The rules and laws of our society push people in a variety of directions. When we treat people as if they are evil, there will often be a small minority who oblige us by behaving according to our expectations. Even though a majority of us will still behave well, our system creates pressure to fulfill the expectations of those who designed the system. I don't know about you, but sometimes I get tired or have a stressful day. If, in that moment of stress or exhaustion, I happen to be insulted or just treated with a little disrespect I might react with anger. I just might give up on myself for a moment and let my guard drop for an instant. That is when the pressure of the system has an opportunity to sway my emotions in the direction of evil. I just might lash out.

I happen to be a man of numerous privileges, so the odds of my being in a position in which my lapse of judgement could cost me my job or my life is probably remote, but I know that other people do not share in my advantages. Their moment of weakness might get them arrested, killed, or raped. Drumph lives in a world in which every individual regardless of their circumstances should be held to the behavioral expectations of the most privileged, like him.

Our systems of governance (both public and private) should reflect the fact that we are frail and flawed human being who need systems to help us navigate towards goodness in the complex society we have created. My litmus test is how we treat children. If the children are well, then we are on track, if not, we need to do better.
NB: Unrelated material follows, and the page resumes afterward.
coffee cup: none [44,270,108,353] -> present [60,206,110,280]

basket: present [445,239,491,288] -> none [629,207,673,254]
Why not Drumph? Part  3 of 4, On being saved:

I do not share the view that a president or any other individual can save us. No matter who gets elected they will be subjected to the limitations of the system. I figure the best we can hope for is that the next president can push those limitations towards expressing the values of compassion and caring more than the values of exclusion and hatred. Presidents of this country are not all powerful, just very powerful. They are heavily constrained by how the system works. I have contended ever since I became aware of Obama that his best years will be after he is no longer president. The records of good works by former Democratic presidents and vice presidents is truly impressive and I look forward to what Obama can do when he is free of the burden of being POTUS. He still will not save us, but he'll be a lot more capable of exercising his best judgment in bring about a world that reflects his values. And I suspect that they are good values. I can hardly wait to find out.
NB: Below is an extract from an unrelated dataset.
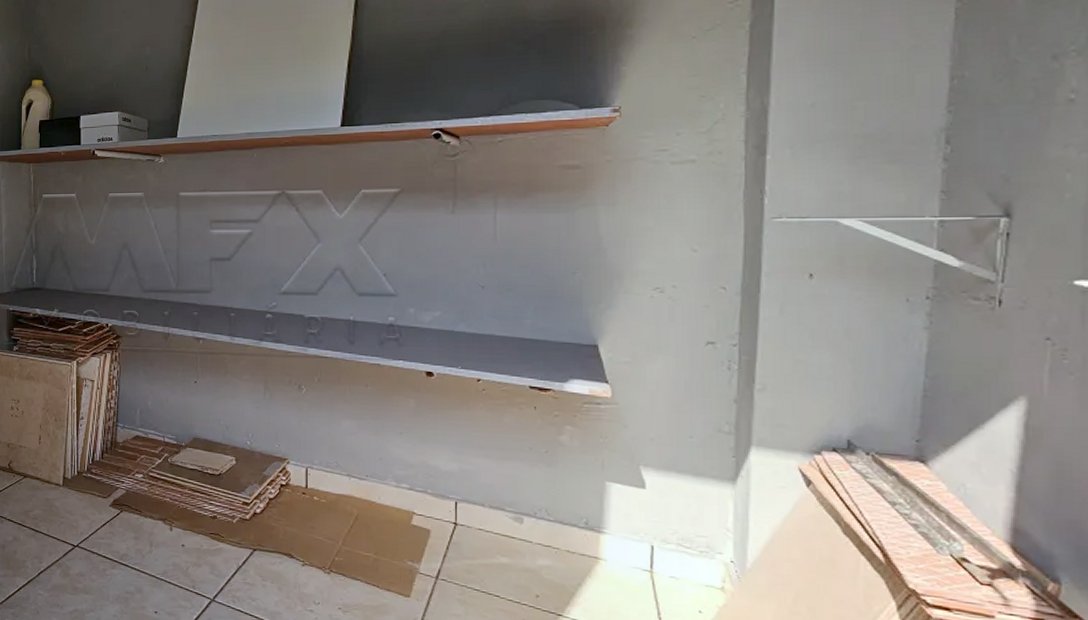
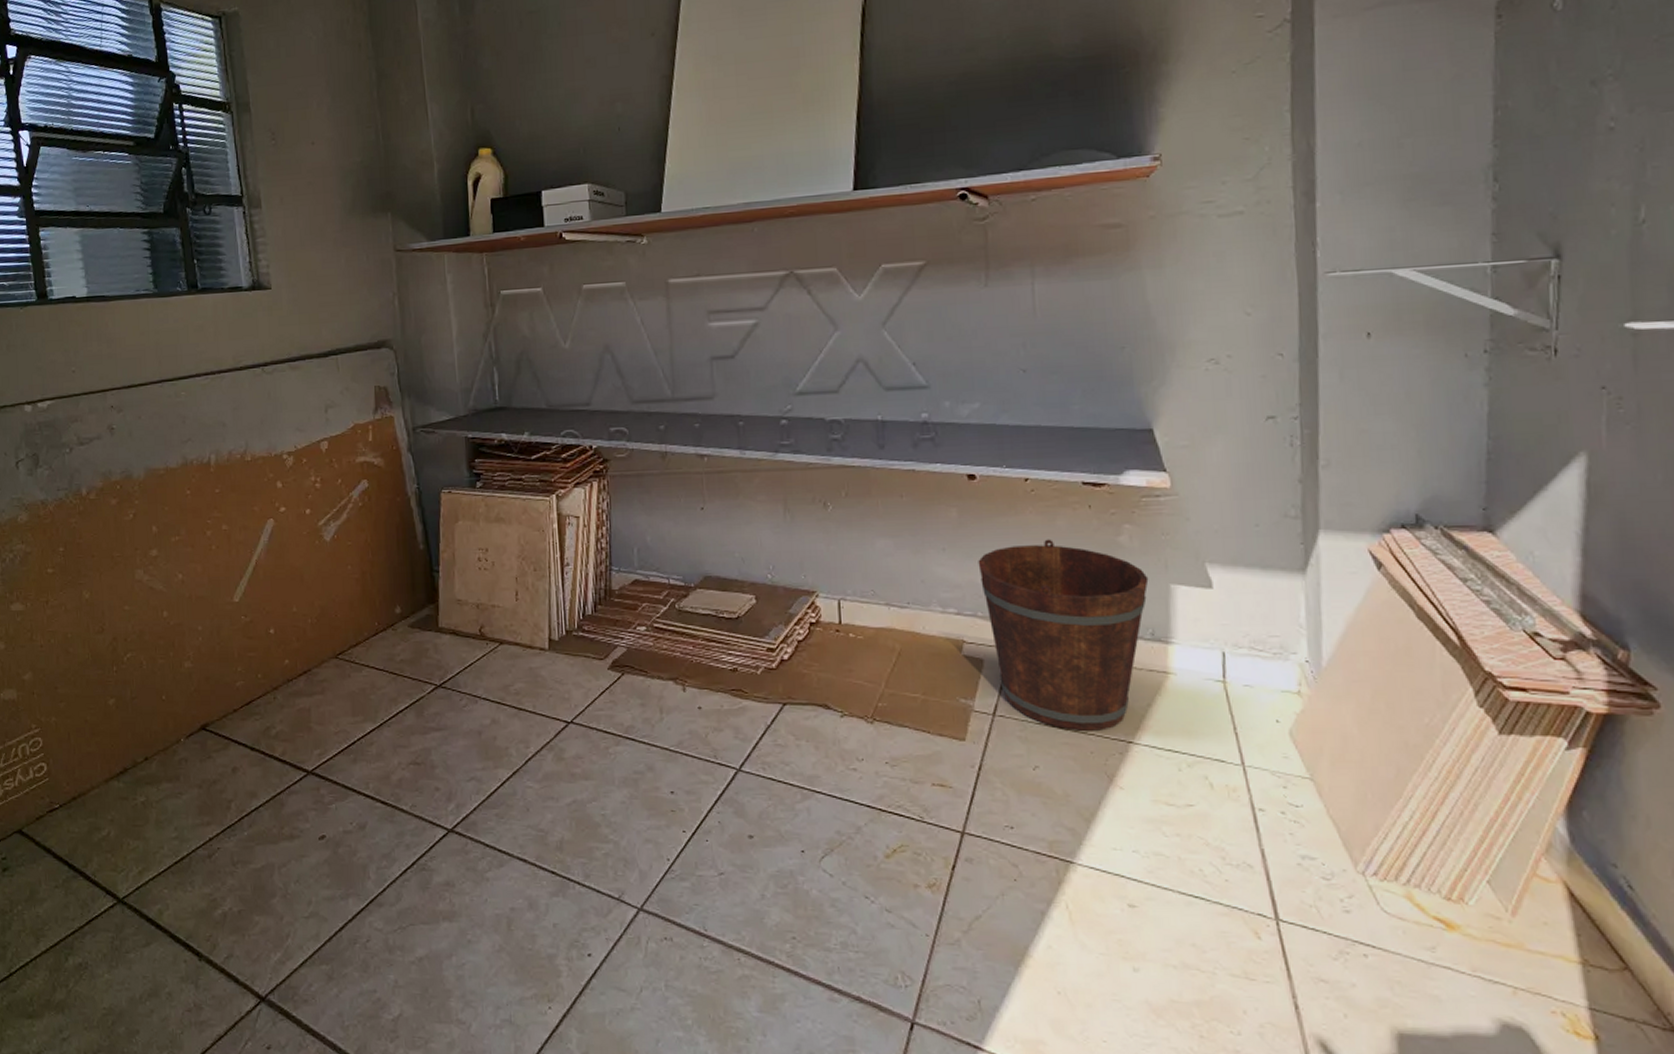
bucket: none [431,432,586,602] -> present [978,539,1149,731]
This view of the system also means that I don't believe that any president, no matter which party they belong to can deliver on most of the promises they make. The best they can do is communicate the set of values they want to bring to doing the job and we have to trust them to nudge the system towards expressing those values as best they can. Drumph is great candidate in this regard. He clearly expresses the values that he will bring to the job. He does not introduce any meaningful policy details that might confuse us about what he will be trying to do. I find his values to be severely misguided and his lack of policy details that could supposedly express those values is utterly mystifying, but at least we know the moral direction he intends to go.

Why not Drumph? Part 4 of 4, On Drumph:

You will notice that I used a euphemism for Donald Trump. That is because I don't know him. I have no idea what kind of person he is. I have heard exactly opposite accounts from people in positions that would have given them access to him. Given his long history as an entertainer I assume that everything that is done in public is probably calculated to generate an advantageous image (notice I did not say a positive image). Everything I have said applies to the public image I have seen about presidential candidate Donald Trump, not to the man.

Why not Drumph?

Here's my summation of the Drumph phenomena: he is playing a game of self-fulfilling prophesies about evil people doing bad things to America so that he can save us from them.

That game forces us to identify some people as evil and that guarantees some of those people will fulfill our expectation that they are evil. I don't play that.